● **Action item**: I would like the lines below, from the one with "Obtenir un devis" through the one with "起業家の対談からヒントを得たい。後編では、子宮頸がんワクチンの定", copied exactly and without any pictures.
--- --- ---
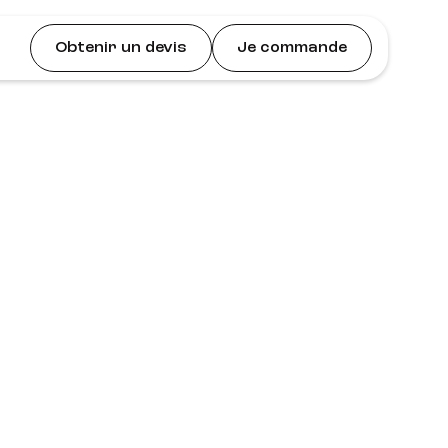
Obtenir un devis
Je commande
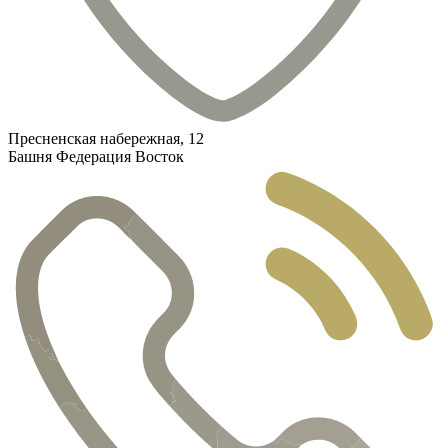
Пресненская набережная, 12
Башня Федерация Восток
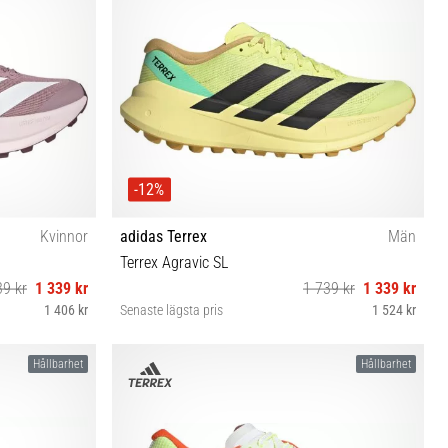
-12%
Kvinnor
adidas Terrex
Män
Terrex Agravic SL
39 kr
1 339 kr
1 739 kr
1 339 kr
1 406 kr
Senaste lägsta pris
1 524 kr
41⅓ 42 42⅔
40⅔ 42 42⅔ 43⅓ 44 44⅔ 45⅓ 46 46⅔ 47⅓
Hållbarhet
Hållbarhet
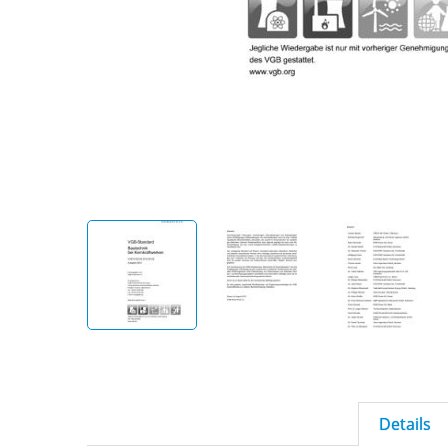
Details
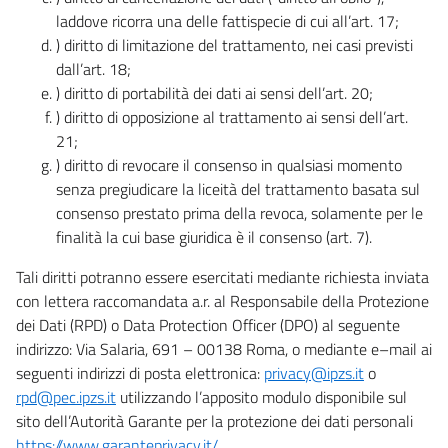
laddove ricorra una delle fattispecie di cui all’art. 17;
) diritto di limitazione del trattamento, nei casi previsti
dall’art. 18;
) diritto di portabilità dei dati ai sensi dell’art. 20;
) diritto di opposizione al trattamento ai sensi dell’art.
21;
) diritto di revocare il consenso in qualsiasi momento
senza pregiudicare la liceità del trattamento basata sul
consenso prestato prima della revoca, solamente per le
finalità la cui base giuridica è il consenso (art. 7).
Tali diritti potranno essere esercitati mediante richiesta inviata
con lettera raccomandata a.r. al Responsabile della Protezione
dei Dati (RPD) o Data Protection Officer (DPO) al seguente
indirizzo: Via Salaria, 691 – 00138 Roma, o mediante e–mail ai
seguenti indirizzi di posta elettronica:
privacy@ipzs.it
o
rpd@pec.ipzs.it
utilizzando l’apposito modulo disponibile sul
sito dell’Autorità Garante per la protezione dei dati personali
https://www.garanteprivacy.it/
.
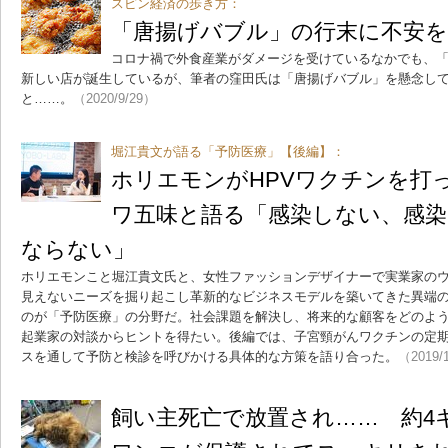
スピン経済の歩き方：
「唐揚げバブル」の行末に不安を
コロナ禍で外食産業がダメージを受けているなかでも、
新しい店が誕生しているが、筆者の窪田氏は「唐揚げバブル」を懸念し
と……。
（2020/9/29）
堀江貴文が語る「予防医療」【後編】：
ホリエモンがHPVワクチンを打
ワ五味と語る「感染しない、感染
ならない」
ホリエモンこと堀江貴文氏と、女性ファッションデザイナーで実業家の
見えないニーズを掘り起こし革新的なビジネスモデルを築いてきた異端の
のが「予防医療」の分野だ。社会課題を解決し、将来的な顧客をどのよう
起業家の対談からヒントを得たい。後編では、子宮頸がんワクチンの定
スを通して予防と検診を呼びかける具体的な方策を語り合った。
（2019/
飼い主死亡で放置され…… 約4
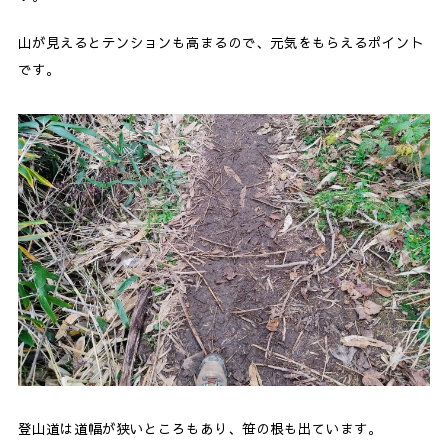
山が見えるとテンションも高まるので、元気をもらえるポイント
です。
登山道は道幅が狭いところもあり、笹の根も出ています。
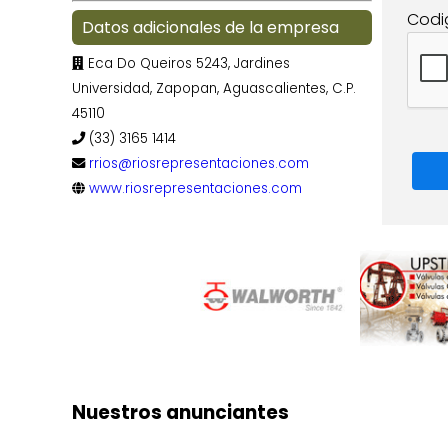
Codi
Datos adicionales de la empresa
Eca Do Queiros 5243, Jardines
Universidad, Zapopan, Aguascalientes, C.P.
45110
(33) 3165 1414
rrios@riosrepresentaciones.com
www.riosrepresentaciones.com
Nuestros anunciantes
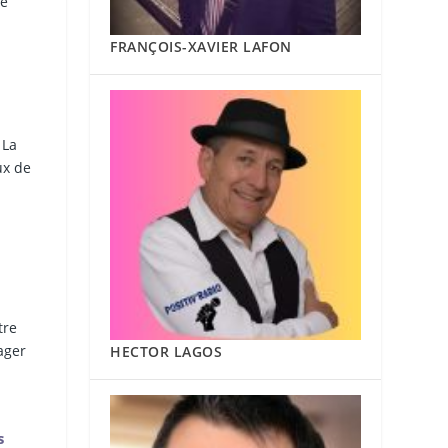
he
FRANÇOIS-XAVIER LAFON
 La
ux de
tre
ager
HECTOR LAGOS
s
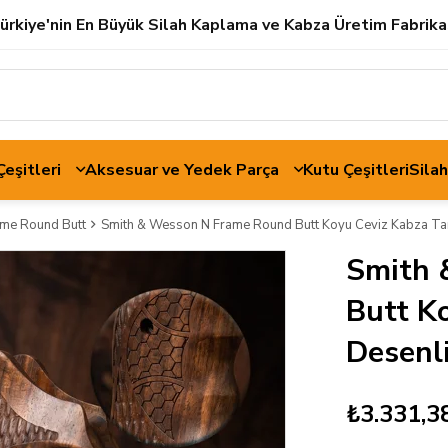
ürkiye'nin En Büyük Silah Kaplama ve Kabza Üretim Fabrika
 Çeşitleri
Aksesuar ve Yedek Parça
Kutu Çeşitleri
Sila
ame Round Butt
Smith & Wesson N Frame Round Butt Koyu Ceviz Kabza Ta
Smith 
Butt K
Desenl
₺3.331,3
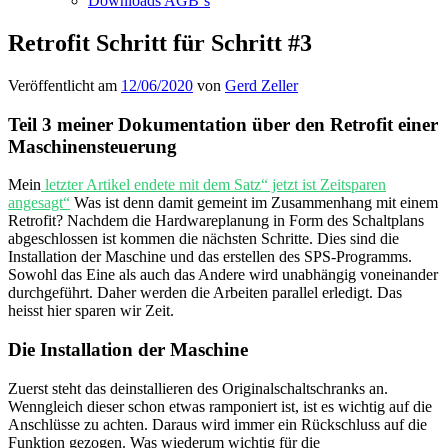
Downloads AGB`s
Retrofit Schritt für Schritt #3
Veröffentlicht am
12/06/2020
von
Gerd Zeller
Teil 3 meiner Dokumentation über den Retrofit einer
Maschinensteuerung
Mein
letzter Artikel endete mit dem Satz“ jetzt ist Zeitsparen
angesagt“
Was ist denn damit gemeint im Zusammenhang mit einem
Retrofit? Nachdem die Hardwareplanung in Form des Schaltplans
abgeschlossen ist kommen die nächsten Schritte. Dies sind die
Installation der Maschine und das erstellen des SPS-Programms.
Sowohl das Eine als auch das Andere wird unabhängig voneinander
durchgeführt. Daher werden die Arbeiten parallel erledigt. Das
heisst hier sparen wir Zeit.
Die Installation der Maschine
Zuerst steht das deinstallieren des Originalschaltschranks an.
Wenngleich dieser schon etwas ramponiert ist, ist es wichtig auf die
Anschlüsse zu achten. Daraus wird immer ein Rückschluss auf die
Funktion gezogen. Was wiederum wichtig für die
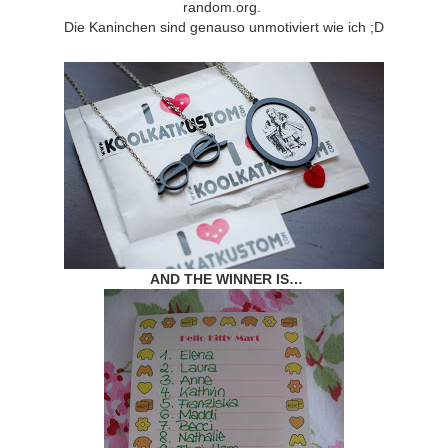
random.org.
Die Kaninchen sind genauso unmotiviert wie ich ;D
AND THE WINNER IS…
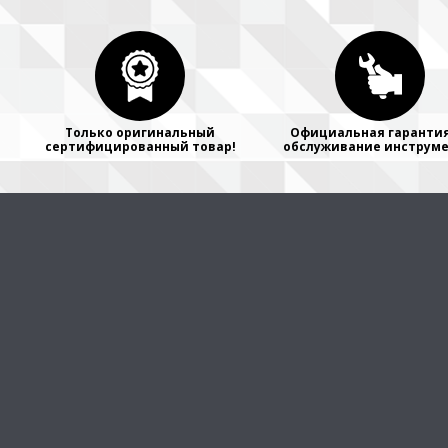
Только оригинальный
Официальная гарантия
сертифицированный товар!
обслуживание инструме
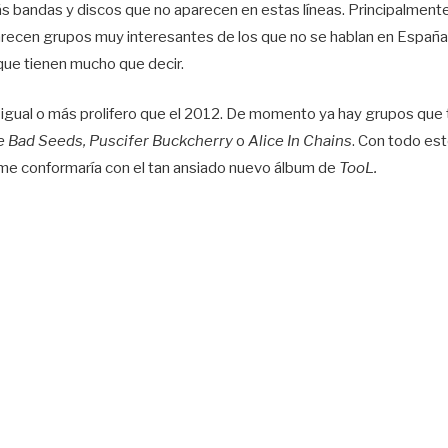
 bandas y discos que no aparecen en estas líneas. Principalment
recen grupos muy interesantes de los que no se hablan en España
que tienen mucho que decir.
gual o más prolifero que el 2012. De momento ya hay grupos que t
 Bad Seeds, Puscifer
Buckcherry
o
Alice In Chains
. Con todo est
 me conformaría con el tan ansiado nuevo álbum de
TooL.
--- --- ---
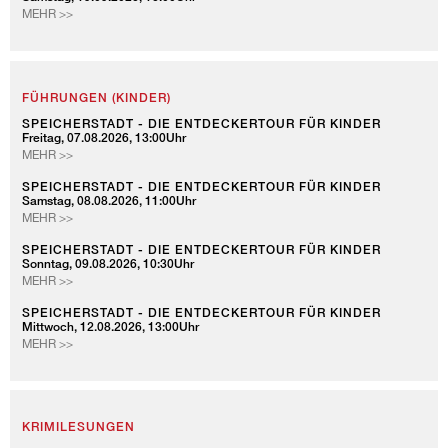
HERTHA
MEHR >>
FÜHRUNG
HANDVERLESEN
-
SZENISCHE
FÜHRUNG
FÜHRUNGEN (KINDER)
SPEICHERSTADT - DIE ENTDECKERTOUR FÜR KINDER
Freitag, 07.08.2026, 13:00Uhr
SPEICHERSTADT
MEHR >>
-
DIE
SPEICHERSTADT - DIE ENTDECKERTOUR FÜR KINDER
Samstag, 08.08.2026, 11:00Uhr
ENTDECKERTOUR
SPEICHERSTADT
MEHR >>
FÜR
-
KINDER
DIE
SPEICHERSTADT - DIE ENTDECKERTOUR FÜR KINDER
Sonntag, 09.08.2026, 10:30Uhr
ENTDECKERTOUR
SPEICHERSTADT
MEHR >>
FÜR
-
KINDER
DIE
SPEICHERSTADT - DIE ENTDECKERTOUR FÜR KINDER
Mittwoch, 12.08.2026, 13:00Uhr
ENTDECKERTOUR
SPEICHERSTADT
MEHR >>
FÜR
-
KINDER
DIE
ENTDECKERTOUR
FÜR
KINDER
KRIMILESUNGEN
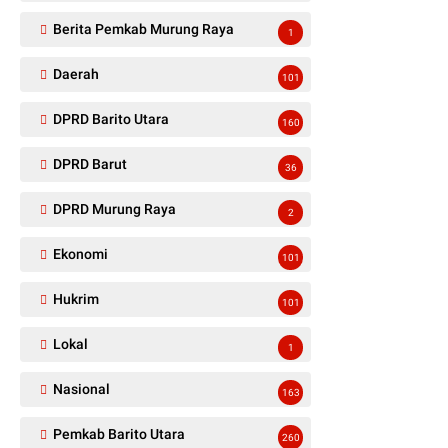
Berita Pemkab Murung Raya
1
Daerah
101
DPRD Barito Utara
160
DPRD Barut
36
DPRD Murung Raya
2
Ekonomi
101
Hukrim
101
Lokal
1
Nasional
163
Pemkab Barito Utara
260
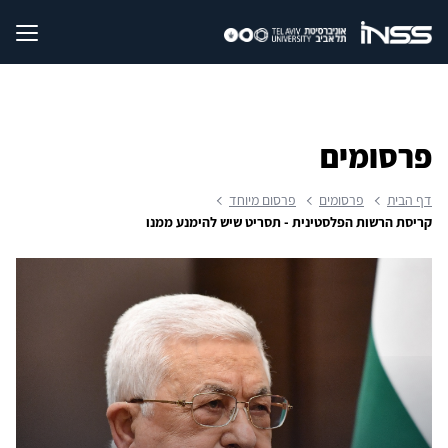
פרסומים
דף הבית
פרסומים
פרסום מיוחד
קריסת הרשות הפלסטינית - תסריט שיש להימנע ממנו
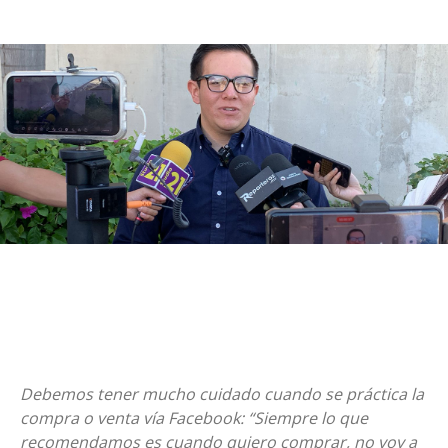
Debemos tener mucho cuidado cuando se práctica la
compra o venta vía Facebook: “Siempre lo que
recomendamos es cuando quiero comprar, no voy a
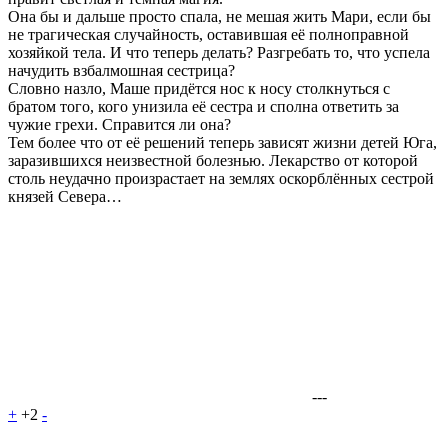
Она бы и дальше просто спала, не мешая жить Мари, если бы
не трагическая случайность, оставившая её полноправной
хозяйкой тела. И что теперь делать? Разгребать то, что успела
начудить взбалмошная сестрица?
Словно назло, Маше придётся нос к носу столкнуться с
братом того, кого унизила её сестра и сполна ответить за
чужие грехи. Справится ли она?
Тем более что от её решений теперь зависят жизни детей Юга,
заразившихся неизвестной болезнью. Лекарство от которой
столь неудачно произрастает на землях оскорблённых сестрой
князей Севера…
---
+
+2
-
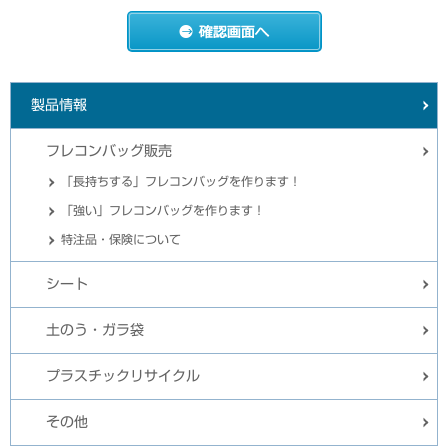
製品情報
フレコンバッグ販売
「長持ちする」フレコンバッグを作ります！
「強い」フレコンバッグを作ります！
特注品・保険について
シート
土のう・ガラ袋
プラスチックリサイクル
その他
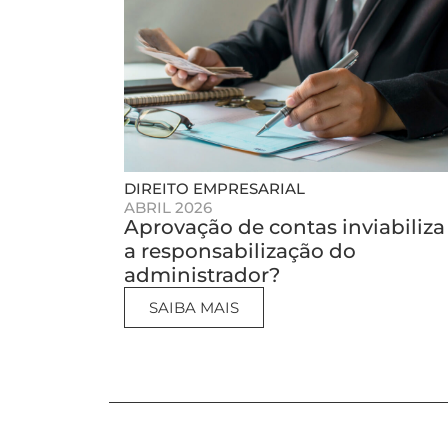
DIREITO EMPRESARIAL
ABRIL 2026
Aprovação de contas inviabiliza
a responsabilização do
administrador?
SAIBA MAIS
--- --- ---
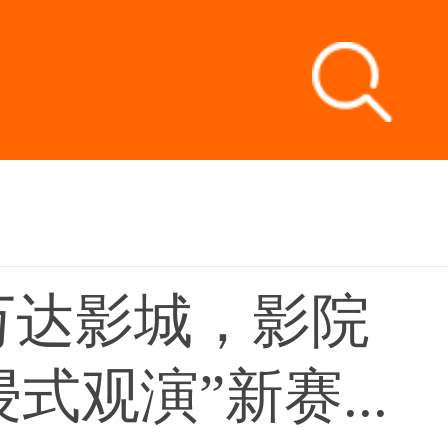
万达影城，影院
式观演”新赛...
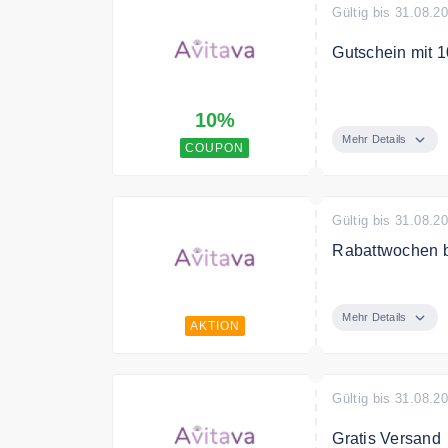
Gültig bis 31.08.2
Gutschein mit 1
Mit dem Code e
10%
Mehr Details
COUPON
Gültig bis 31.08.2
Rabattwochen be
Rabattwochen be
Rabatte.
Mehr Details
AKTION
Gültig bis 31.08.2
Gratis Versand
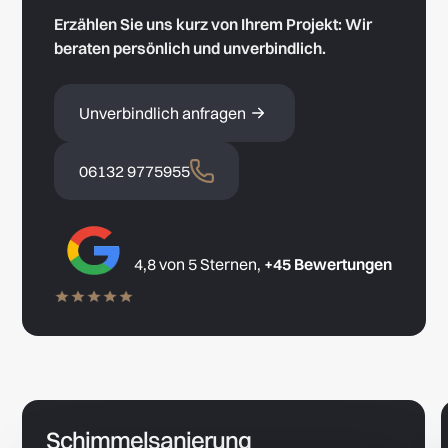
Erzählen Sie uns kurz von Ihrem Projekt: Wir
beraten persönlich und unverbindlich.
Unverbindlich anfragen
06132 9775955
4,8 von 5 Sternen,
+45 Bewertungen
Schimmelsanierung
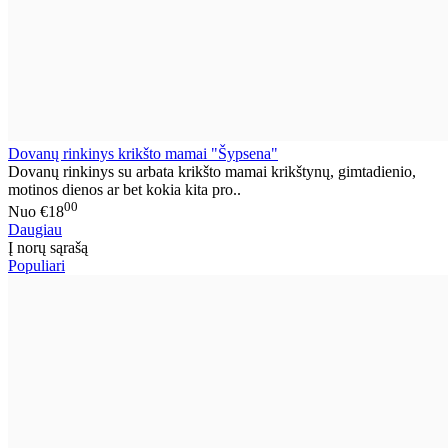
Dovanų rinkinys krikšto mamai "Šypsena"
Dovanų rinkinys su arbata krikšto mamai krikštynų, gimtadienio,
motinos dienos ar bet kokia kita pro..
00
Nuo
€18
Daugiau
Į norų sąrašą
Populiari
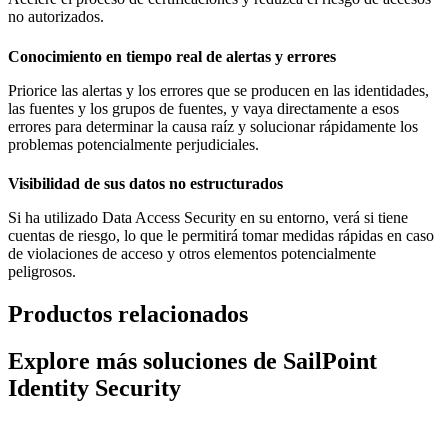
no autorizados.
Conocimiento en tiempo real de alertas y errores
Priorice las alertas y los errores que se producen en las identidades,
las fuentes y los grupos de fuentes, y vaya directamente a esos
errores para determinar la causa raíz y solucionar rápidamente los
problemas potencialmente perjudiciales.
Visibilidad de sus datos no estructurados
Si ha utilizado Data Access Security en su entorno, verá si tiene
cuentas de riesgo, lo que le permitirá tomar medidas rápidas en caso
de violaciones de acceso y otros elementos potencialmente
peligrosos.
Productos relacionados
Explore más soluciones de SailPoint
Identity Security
--- --- ---
● **Written reply**:
Obtenir un devis
Je commande
Пресненская набережная, 12
Башня Федерация Восток
-12%
Kvinnor
adidas Terrex
Män
Terrex Agravic SL
39 kr
1 339 kr
1 739 kr
1 339 kr
1 406 kr
Senaste lägsta pris
1 524 kr
41⅓ 42 42⅔
40⅔ 42 42⅔ 43⅓ 44 44⅔ 45⅓ 46 46⅔ 47⅓
Hållbarhet
Hållbarhet
Details
laddove ricorra una delle fattispecie di cui all’art. 17;
) diritto di limitazione del trattamento, nei casi previsti
dall’art. 18;
) diritto di portabilità dei dati ai sensi dell’art. 20;
) diritto di opposizione al trattamento ai sensi dell’art.
21;
) diritto di revocare il consenso in qualsiasi momento
senza pregiudicare la liceità del trattamento basata sul
consenso prestato prima della revoca, solamente per le
finalità la cui base giuridica è il consenso (art. 7).
Tali diritti potranno essere esercitati mediante richiesta inviata
con lettera raccomandata a.r. al Responsabile della Protezione
dei Dati (RPD) o Data Protection Officer (DPO) al seguente
indirizzo: Via Salaria, 691 – 00138 Roma, o mediante e–mail ai
seguenti indirizzi di posta elettronica:
privacy@ipzs.it
o
rpd@pec.ipzs.it
utilizzando l’apposito modulo disponibile sul
sito dell’Autorità Garante per la protezione dei dati personali
https://www.garanteprivacy.it/
.
スピン経済の歩き方：
「唐揚げバブル」の行末に不安を
コロナ禍で外食産業がダメージを受けているなかでも、
新しい店が誕生しているが、筆者の窪田氏は「唐揚げバブル」を懸念し
と……。
（2020/9/29）
堀江貴文が語る「予防医療」【後編】：
ホリエモンがHPVワクチンを打
ワ五味と語る「感染しない、感染
ならない」
ホリエモンこと堀江貴文氏と、女性ファッションデザイナーで実業家の
見えないニーズを掘り起こし革新的なビジネスモデルを築いてきた異端の
のが「予防医療」の分野だ。社会課題を解決し、将来的な顧客をどのよう
起業家の対談からヒントを得たい。後編では、子宮頸がんワクチンの定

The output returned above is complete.